---- THE DATA
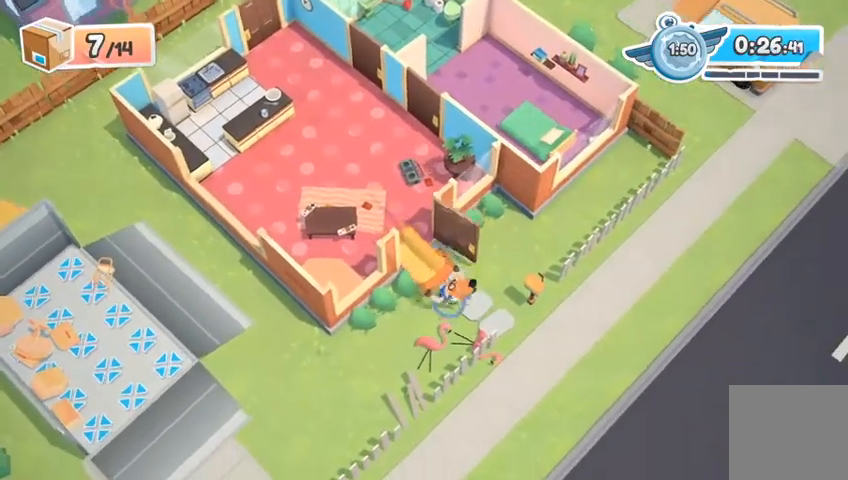
{"buttons": ["R2"], "left_stick": "down-left", "right_stick": "center", "events": [[333, "A", "down"], [467, "A", "up"]]}
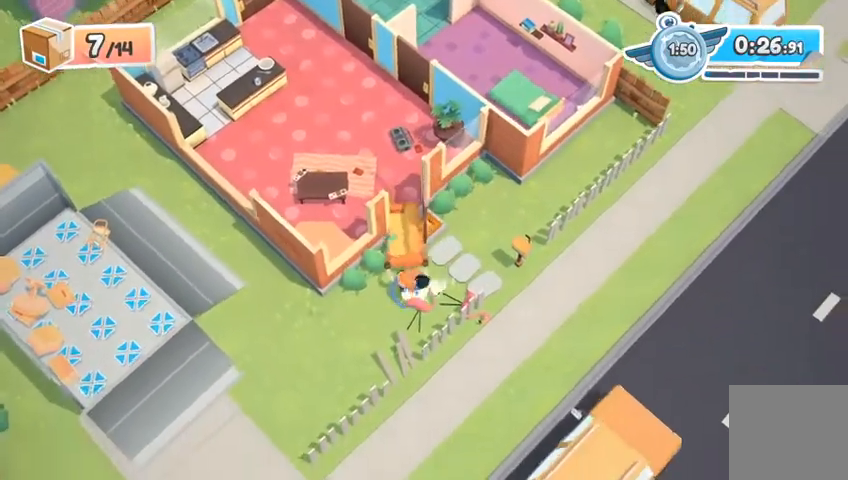
{"buttons": ["A", "R2"], "left_stick": "down-left", "right_stick": "center", "events": [[233, "left_stick", "down"], [433, "A", "down"], [467, "left_stick", "down-left"]]}
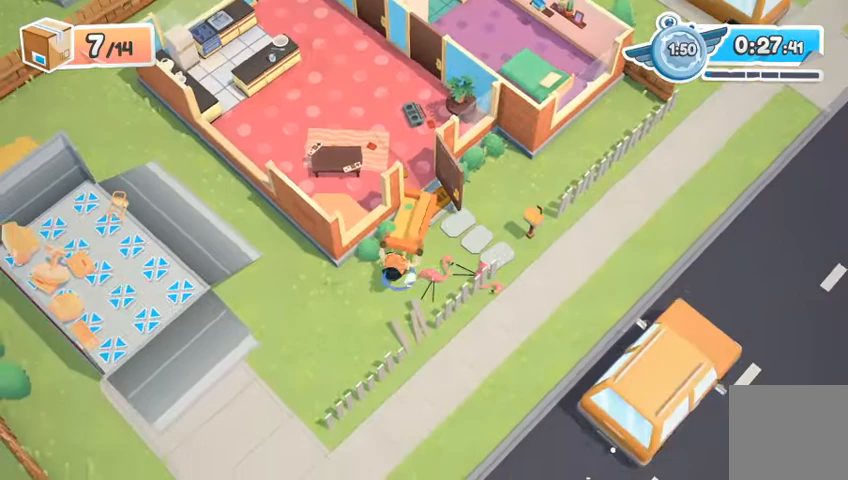
{"buttons": ["R2"], "left_stick": "down-left", "right_stick": "center", "events": [[67, "A", "up"]]}
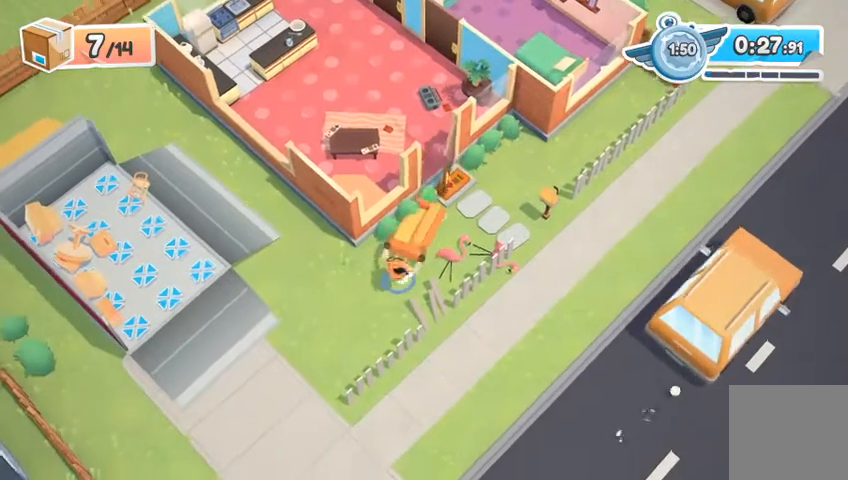
{"buttons": ["R2"], "left_stick": "down-left", "right_stick": "center", "events": [[200, "A", "down"], [333, "A", "up"]]}
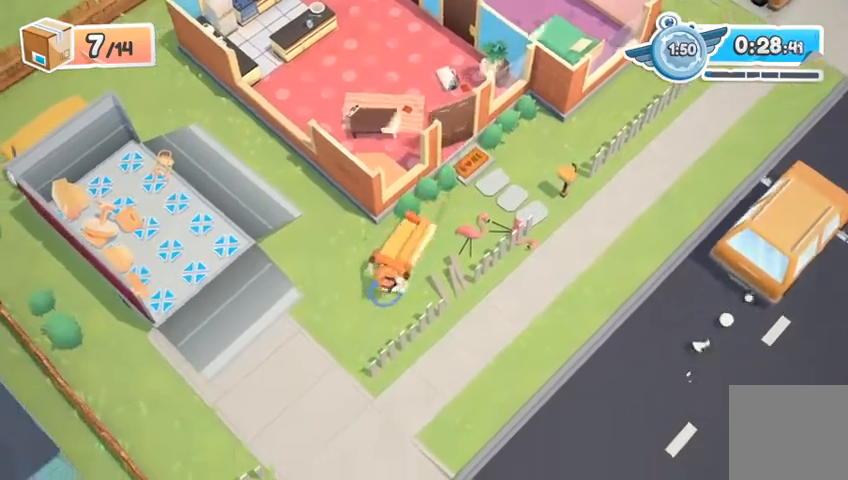
{"buttons": ["A", "R2"], "left_stick": "down-left", "right_stick": "center", "events": [[433, "A", "down"]]}
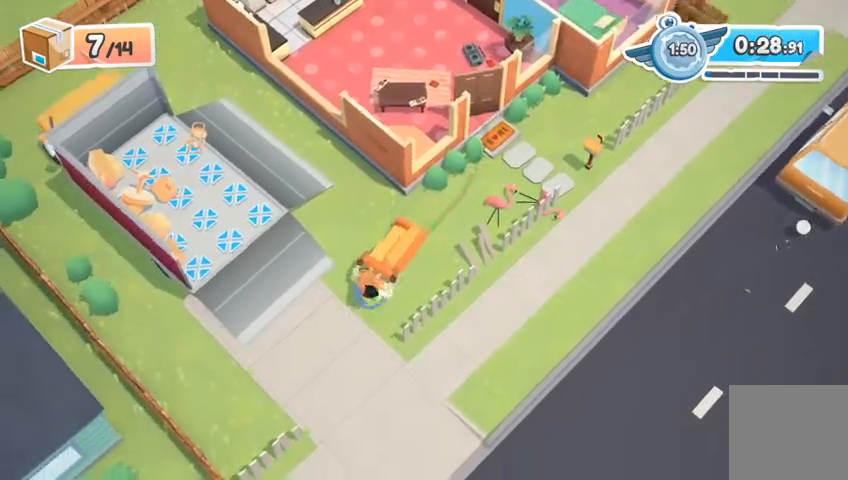
{"buttons": ["R2"], "left_stick": "left", "right_stick": "center", "events": [[67, "A", "up"], [67, "left_stick", "left"], [267, "A", "down"], [400, "A", "up"]]}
--------
Text only, please: give the listing again word for word with no images.

- _ANSWER_
{"buttons": ["R2"], "left_stick": "down-left", "right_stick": "center", "events": [[333, "A", "down"], [467, "A", "up"]]}
{"buttons": ["A", "R2"], "left_stick": "down-left", "right_stick": "center", "events": [[233, "left_stick", "down"], [433, "A", "down"], [467, "left_stick", "down-left"]]}
{"buttons": ["R2"], "left_stick": "down-left", "right_stick": "center", "events": [[67, "A", "up"]]}
{"buttons": ["R2"], "left_stick": "down-left", "right_stick": "center", "events": [[200, "A", "down"], [333, "A", "up"]]}
{"buttons": ["A", "R2"], "left_stick": "down-left", "right_stick": "center", "events": [[433, "A", "down"]]}
{"buttons": ["R2"], "left_stick": "left", "right_stick": "center", "events": [[67, "A", "up"], [67, "left_stick", "left"], [267, "A", "down"], [400, "A", "up"]]}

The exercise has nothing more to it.